Special Operations News

1st SOW Airmen Commended for Courage

HURLBURT FIELD, FL (Senior Airman Ryan Conroy) – Two 1st Special Operations Wing Airmen have been nominated for the 2015 Cheney Award by distinguishing themselves through conspicuous acts of valor during an aerial flight while deployed in support of combat and humanitarian operations.

Maj. Matthew Gidley and Staff Sgt. John Minnich, lead pilot and flight engineer with the 8th Expeditionary Special Operations Squadron, showed significant self-sacrifice and courageous conduct of aerial flight during an unusually precarious ten days while assigned to the Joint Special Operations Command-Central in eastern Africa.

“Maj. Gidley and SSgt. Minnich represent all Air Commandos in their steadfast devotion to duty,” said Maj. Christian Helms, commander of the 8th ESOS. “Throughout their deployment, Matt and John went where the fighting was thick, never hesitated and brought great credit to their squadron and their country. I am proud to serve with Gidley and Minnich. They truly represent all that is righteous about our country and our cause.”

The Cheney Award is an aviation award presented in memory of 1st Lt. William H. Cheney, who was killed in an air collision over Foggia, Italy, Jan. 20, 1918. It was established in 1927 and is awarded to an Airman for an act of valor, extreme fortitude or self-sacrifice in a humanitarian interest, performed in connection with an aircraft, but not necessarily of a military nature.
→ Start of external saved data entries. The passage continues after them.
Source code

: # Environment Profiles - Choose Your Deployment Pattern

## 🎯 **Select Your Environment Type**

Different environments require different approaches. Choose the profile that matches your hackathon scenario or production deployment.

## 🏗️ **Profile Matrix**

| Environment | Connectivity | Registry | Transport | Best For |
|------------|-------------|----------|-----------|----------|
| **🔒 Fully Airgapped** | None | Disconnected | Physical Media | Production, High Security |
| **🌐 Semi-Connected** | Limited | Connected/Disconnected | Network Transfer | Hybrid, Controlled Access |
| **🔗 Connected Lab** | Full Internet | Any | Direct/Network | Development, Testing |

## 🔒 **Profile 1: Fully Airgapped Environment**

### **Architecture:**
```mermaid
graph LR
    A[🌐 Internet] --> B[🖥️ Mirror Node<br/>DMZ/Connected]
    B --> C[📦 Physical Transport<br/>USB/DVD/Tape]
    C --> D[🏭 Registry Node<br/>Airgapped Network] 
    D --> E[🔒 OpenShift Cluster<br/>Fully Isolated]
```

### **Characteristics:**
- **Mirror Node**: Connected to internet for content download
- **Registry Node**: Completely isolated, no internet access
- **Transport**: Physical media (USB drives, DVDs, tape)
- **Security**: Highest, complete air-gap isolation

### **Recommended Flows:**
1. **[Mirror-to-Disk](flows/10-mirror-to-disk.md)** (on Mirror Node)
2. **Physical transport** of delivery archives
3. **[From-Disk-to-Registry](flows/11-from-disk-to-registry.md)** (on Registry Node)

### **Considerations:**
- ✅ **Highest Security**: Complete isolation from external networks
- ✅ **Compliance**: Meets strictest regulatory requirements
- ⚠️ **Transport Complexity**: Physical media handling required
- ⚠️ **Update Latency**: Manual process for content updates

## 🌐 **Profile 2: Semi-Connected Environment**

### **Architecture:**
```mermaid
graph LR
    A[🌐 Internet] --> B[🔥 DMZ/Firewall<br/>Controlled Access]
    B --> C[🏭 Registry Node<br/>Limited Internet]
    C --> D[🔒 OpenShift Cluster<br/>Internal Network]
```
On Oct. 13, 2015, Gidley and Minnich forward deployed from their interim staging base in east Africa to a forward outpost deep in Somalia’s southern forest region. This outpost would act as home for three CV-22 Osprey aircraft, 12 aircrew and seven maintenance personnel for the next 10 days.

The events consisted of several long flights – and long days – to and from Somalia, according to Minnich. These flights included delivering a variety of supplies to the forces there.
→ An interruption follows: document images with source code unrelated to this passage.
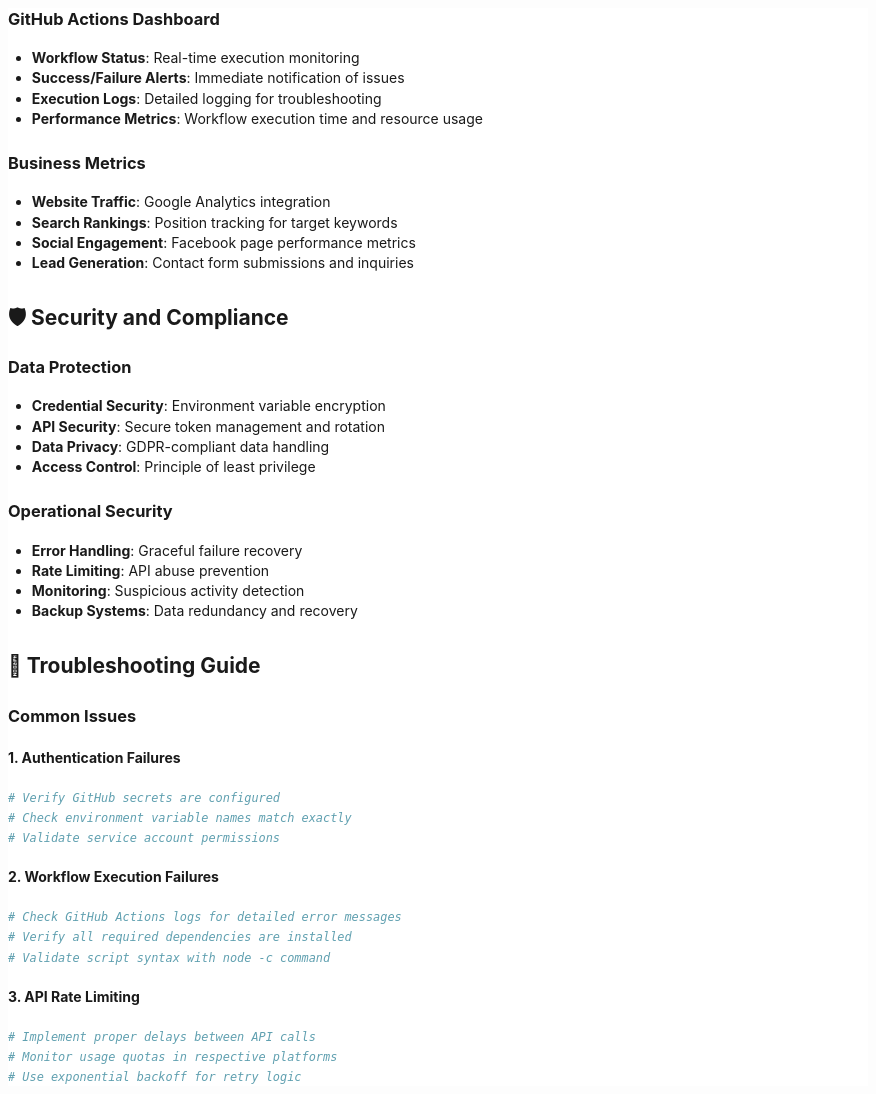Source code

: ### GitHub Actions Dashboard
- **Workflow Status**: Real-time execution monitoring
- **Success/Failure Alerts**: Immediate notification of issues
- **Execution Logs**: Detailed logging for troubleshooting
- **Performance Metrics**: Workflow execution time and resource usage

### Business Metrics
- **Website Traffic**: Google Analytics integration
- **Search Rankings**: Position tracking for target keywords
- **Social Engagement**: Facebook page performance metrics
- **Lead Generation**: Contact form submissions and inquiries

## 🛡️ Security and Compliance

### Data Protection
- **Credential Security**: Environment variable encryption
- **API Security**: Secure token management and rotation
- **Data Privacy**: GDPR-compliant data handling
- **Access Control**: Principle of least privilege

### Operational Security
- **Error Handling**: Graceful failure recovery
- **Rate Limiting**: API abuse prevention
- **Monitoring**: Suspicious activity detection
- **Backup Systems**: Data redundancy and recovery

## 🔧 Troubleshooting Guide

### Common Issues

#### 1. Authentication Failures
```bash
# Verify GitHub secrets are configured
# Check environment variable names match exactly
# Validate service account permissions
```

#### 2. Workflow Execution Failures
```bash
# Check GitHub Actions logs for detailed error messages
# Verify all required dependencies are installed
# Validate script syntax with node -c command
```

#### 3. API Rate Limiting
```bash
# Implement proper delays between API calls
# Monitor usage quotas in respective platforms
# Use exponential backoff for retry logic
```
“Once there, we conducted several flights assisting the [African Union Mission in Somalia] forces by providing [casualty evacuation] support for their missions,” said Gidley. “We were also able to accomplish some familiarization training with the AMISOM forces, increasing their trust in our ability to support them.”
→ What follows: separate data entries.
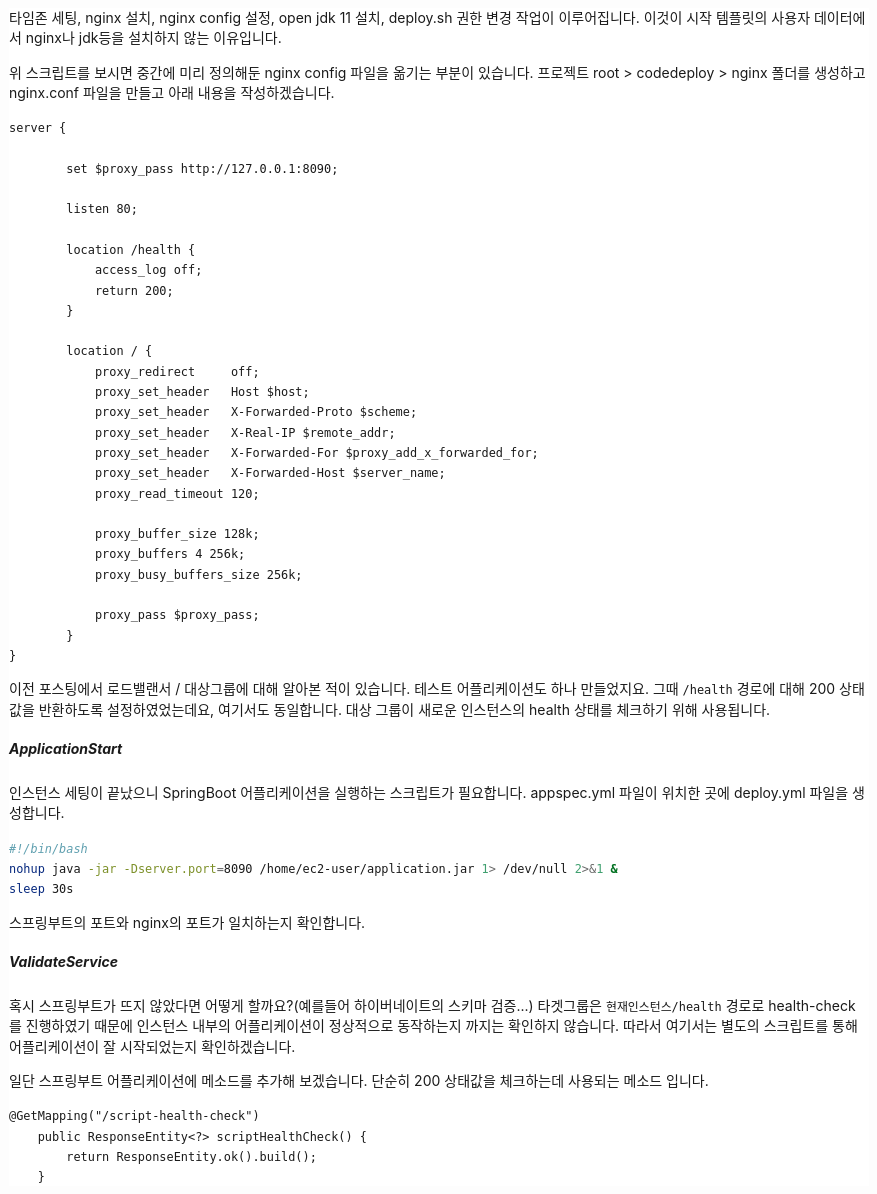 타임존 세팅, nginx 설치, nginx config 설정, open jdk 11 설치, deploy.sh 권한 변경 작업이 이루어집니다. 이것이 시작 템플릿의 사용자 데이터에서 nginx나 jdk등을 설치하지 않는 이유입니다.  

위 스크립트를 보시면 중간에 미리 정의해둔 nginx config 파일을 옮기는 부분이 있습니다. 프로젝트 root > codedeploy > nginx 폴더를 생성하고 nginx.conf 파일을 만들고 아래 내용을 작성하겠습니다.  

```
server {

        set $proxy_pass http://127.0.0.1:8090;

        listen 80;

        location /health {
            access_log off;
            return 200;
        }

        location / {
            proxy_redirect     off;
            proxy_set_header   Host $host;
            proxy_set_header   X-Forwarded-Proto $scheme;
            proxy_set_header   X-Real-IP $remote_addr;
            proxy_set_header   X-Forwarded-For $proxy_add_x_forwarded_for;
            proxy_set_header   X-Forwarded-Host $server_name;
            proxy_read_timeout 120;

            proxy_buffer_size 128k;
            proxy_buffers 4 256k;
            proxy_busy_buffers_size 256k;

            proxy_pass $proxy_pass;
        }
}
```  

이전 포스팅에서 로드밸랜서 / 대상그룹에 대해 알아본 적이 있습니다. 테스트 어플리케이션도 하나 만들었지요. 그때 `/health` 경로에 대해 200 상태값을 반환하도록 설정하였었는데요, 여기서도 동일합니다. 대상 그룹이 새로운 인스턴스의 health 상태를 체크하기 위해 사용됩니다.  

##### **ApplicationStart**  
인스턴스 세팅이 끝났으니 SpringBoot 어플리케이션을 실행하는 스크립트가 필요합니다. appspec.yml 파일이 위치한 곳에 deploy.yml 파일을 생성합니다.  

```sh
#!/bin/bash
nohup java -jar -Dserver.port=8090 /home/ec2-user/application.jar 1> /dev/null 2>&1 &
sleep 30s
```  

스프링부트의 포트와 nginx의 포트가 일치하는지 확인합니다.  

##### **ValidateService**  
혹시 스프링부트가 뜨지 않았다면 어떻게 할까요?(예를들어 하이버네이트의 스키마 검증...) 타겟그룹은 `현재인스턴스/health` 경로로 health-check 를 진행하였기 때문에 인스턴스 내부의 어플리케이션이 정상적으로 동작하는지 까지는 확인하지 않습니다. 따라서 여기서는 별도의 스크립트를 통해 어플리케이션이 잘 시작되었는지 확인하겠습니다.  

일단 스프링부트 어플리케이션에 메소드를 추가해 보겠습니다. 단순히 200 상태값을 체크하는데 사용되는 메소드 입니다.  
```
@GetMapping("/script-health-check")
    public ResponseEntity<?> scriptHealthCheck() {
        return ResponseEntity.ok().build();
    }

```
Immediately following a ground assault force action against multiple terrorist camps on Oct. 15, Gidley’s flight was informed that an American contractor conducting clandestine operations on a U.S. Naval vessel in the Red Sea began exhibiting signs of cardiac arrest. The position of the naval vessel was more than 250 nautical miles from any shoreline and flight by normal medical evacuation would have been too long and complex, according to the citation.

Gidley and Minnich began planning the recovery of the patient immediately, leveraging the speed and range of the CV-22. Within two hours of notification, they led a two-ship formation of CV-22 aircraft into a zero-illumination night over more than 250 nautical miles of open water to land on the moving naval vessel at full speed.

“We were able to overcome these factors by hashing out a solid plan during mission planning, and equally important, all the training we had done up to that point,” said Minnich.

The crew was able to safely land on the vessel, pick up their patient, refuel and deliver the American in critical condition to medical care waiting on shore.

The citation states that the quick planning and deft performance of a night-time, zero-illumination landing aboard an underway naval vessel saved an American life and proved the flight’s mettle in the face of uncertainty and adversity.

“Despite this being awarded to only the two of us, in reality, any other of my fellow flight engineers is fully able and willing to do what I had the privilege to do,” said Minnich. “I was just fortunate enough to be put in the right position to be able to succeed.”

Fourteen hours after delivering the cardiac patient to medical care, Gidley and Minnich’s crew were tasked to redeploy to the forward outpost once again to deliver critical food, ammunition, first aid and communication equipment.

The equipment delivered was directly responsible for AMISOM pressure on terrorist activities throughout southern Somalia, feeding AMISOM forces, host-nation personnel and their families as well as providing first-aid medical care to local and third-country nation personnel.

Over the ten days of operations, Gidley and Minnich covered 5,000 air-miles, delivered 4,500 pounds of critical combat and humanitarian supplies and rescued an American.

Gidley and Minnich’s nomination at the Air Force Special Operations Command level will now compete at the Air Force level.